The crown imperial is as opposite to the checkered fritillary in its needs as it is in its looks. It requires full sun and "impeccable drainage," Selinger says, even more than most of our spring bulbs, which tend to come from gravelly, high places in the Mediterranean, the Middle East, and central Asia. Fritillaria imperialis has an odd bulb, with a sort of divot on the top from which the stem will grow and a spongy texture that makes it very susceptible to rotting if it sits in damp soil. Selinger suggests planting the bulb canted to its side so water doesn't collect in the divot.
One way to handle the demands of the crown imperial is to grow it in a container with an especially well-draining potting mix – maybe a combination of potting mix and sand or cactus mix.

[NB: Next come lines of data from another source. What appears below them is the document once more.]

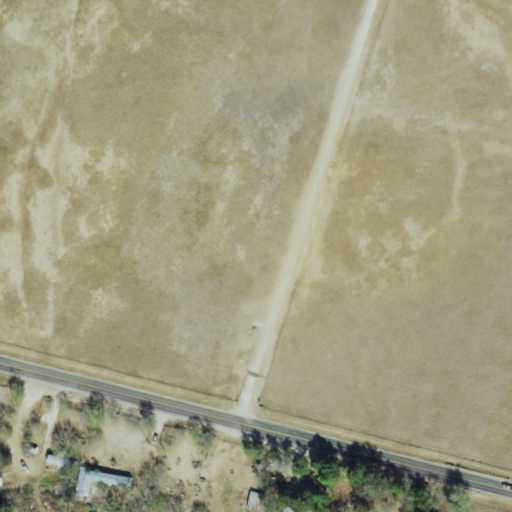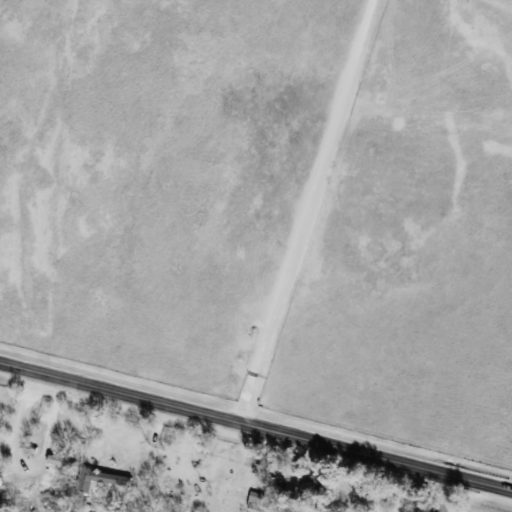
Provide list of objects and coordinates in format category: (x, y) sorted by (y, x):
road: (305, 211)
road: (255, 428)
building: (62, 461)
building: (102, 479)
building: (1, 480)
road: (345, 481)
building: (295, 508)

Imagine the hauteur of crown imperials in a tall pot.
Even with special care, though, Selinger says crown imperials are unlikely to bloom as well the second year. To get a good display she suggests adding a few bulbs to the clump every fall, or just considering the plant an annual for splashy display, like the more finicky hybrid tulips.
Some other Fritillaria species are more tolerant, given sun and good drainage, like most other fall-planted spring-blooming bulbs. Fritillaria pallidiflora is quite hardy and robust, though it has an odor that takes getting used to. Fritillaria raddeana is only considered hardy to Zone 6, but it's reliable at the Chicago Botanic Garden in Glencoe. It might be one of those species that Chicago-area gardeners can experiment with, now that the new USDA map of hardiness zones shows us a half-zone warmer.

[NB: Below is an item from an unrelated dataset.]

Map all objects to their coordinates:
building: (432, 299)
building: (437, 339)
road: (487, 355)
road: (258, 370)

For those who like bright yellows and reds, the color scheme of some fritillarias is less accessible. Fritillaria persica has a stately presence, with 2- to 3-foot stalks lined with brownish-purple flowers, rather like an enormous but sedate grape hyacinth. Marginally hardy here, it needs well-drained soil in lots of sun.

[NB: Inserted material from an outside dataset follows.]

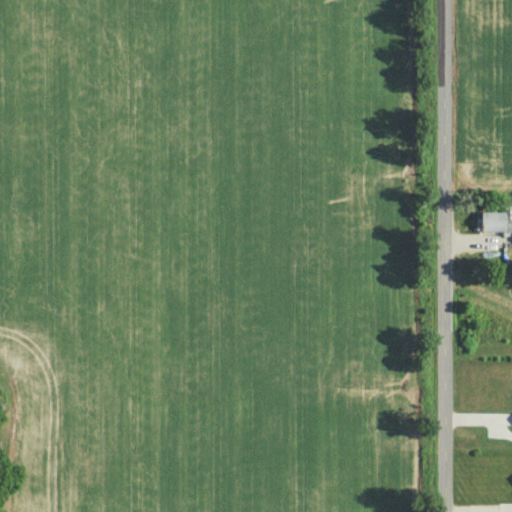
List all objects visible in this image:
building: (496, 220)
road: (441, 256)
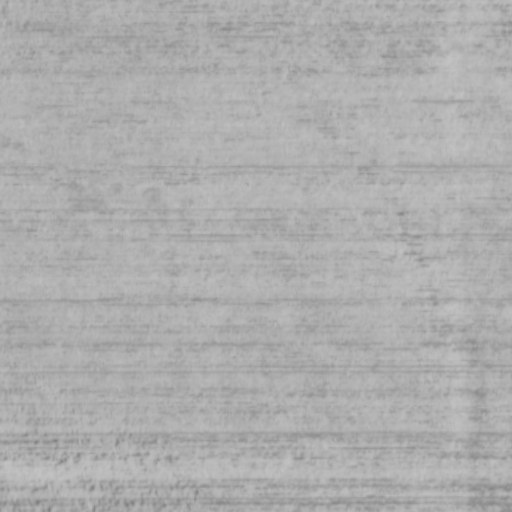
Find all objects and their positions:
road: (433, 256)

Among Selinger's favorites are Fritillaria pudica, a western North American native that bears one or two nodding yellow bells, and Fritillaria acmopetala, which has flirty green flowers touched with burgundy. In a rock garden or other dry spot, consider Fritillaria michailovskyi, with clusters of yellow-skirted dark purple flowers on 8-inch stems.
Fritillaries are not found in every garden, and they aren't found in every home center or catalog either. But for a spring palette that goes beyond the ordinary, it's worth noting them in the photos you take and wish lists you compile during your spring walks so you can plan your fall planting. Seek them out at the Fall Bulb Festival or in catalogs and next spring's garden can be something special.
Beth Botts is a garden writer and speaker who lives and gardens in Oak Park, Illinois.